After surging 56 per cent in the past four years, the median house price in Australia's biggest city is forecast to remain broadly flat in the next three years, QBE said in its annual housing outlook released Thursday. Sydney apartment prices are seen falling 6.8 per cent by June 2019, as slowing rental and price growth damps investor appetite for property.

The housing boom has been fuelled by record-low interest rates, a growing population and a shortage of supply, locking young people out of the market. Banks have tightened lending standards for property investors after regulators pressure to avert a bubble, and some state governments have imposed stamp duty surcharges on overseas buyers.

"Prices are forecast to soften through the three years to 2019, which is likely to be positive for housing affordability," said Phil White, chief executive officer of QBE Lenders' Mortgage Insurance. "It's expected owner-occupiers, including first home buyers, will be stepping in to pick up some of this opportunity in the market."

The boom is also coming to an end in Melbourne, where the median home price has risen 33 per cent in the past four years, the report said. House prices will fall 0.6 per cent by June 2019, and apartment prices by 9 per cent, QBE said.

In Perth, which has been hardest hit hard by the decline in mining investment, the median house price by 2019 is forecast to be 10 per cent below its 2014 peak.
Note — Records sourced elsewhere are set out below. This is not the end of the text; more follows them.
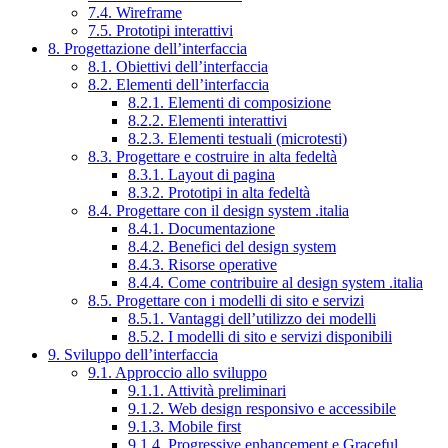
7.4. Wireframe
7.5. Prototipi interattivi
8. Progettazione dell’interfaccia
8.1. Obiettivi dell’interfaccia
8.2. Elementi dell’interfaccia
8.2.1. Elementi di composizione
8.2.2. Elementi interattivi
8.2.3. Elementi testuali (microtesti)
8.3. Progettare e costruire in alta fedeltà
8.3.1. Layout di pagina
8.3.2. Prototipi in alta fedeltà
8.4. Progettare con il design system .italia
8.4.1. Documentazione
8.4.2. Benefici del design system
8.4.3. Risorse operative
8.4.4. Come contribuire al design system .italia
8.5. Progettare con i modelli di sito e servizi
8.5.1. Vantaggi dell’utilizzo dei modelli
8.5.2. I modelli di sito e servizi disponibili
9. Sviluppo dell’interfaccia
9.1. Approccio allo sviluppo
9.1.1. Attività preliminari
9.1.2. Web design responsivo e accessibile
9.1.3. Mobile first
9.1.4. Progressive enhancement e Graceful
Brisbane home prices are seen bucking the trend, with QBE saying a lack of new supply will push prices up 6.5 per cent.

Australian fixed-income investors now cite the prospect of a housing market downturn as their biggest concern, replacing the risk of a hard landing in China's economy, according to a survey released Thursday by Fitch Ratings. 

Still, only 4 per cent of those surveyed expected prices to fall more than 10 per cent by mid-2019, Fitch said. Investors also identified property-market exposure as the greatest risk to bank credit quality over the next year, with mortgages making up almost two-thirds of the big Australian banks' loan books.

There's no sign currently that the boom is ending. House prices in Sydney are up 14 per cent this year through September, compared with 9 per cent across the nation's major cities, according to CoreLogic Inc, amid a lack of houses for sale in and around the city.

Fewer investors are entering the market after banks tightened lending to landlords, the QBE report said. Investors accounted for 44 per cent of residential loans in the 12 months ended June 2016, down from 51 per cent the previous year, QBE said.

Separate data released Wednesday suggested investor interest isn't waning yet. Investor lending has rebounded 10 per cent since April, having slumped 18.5 per cent over the previous 12 months, CoreLogic said.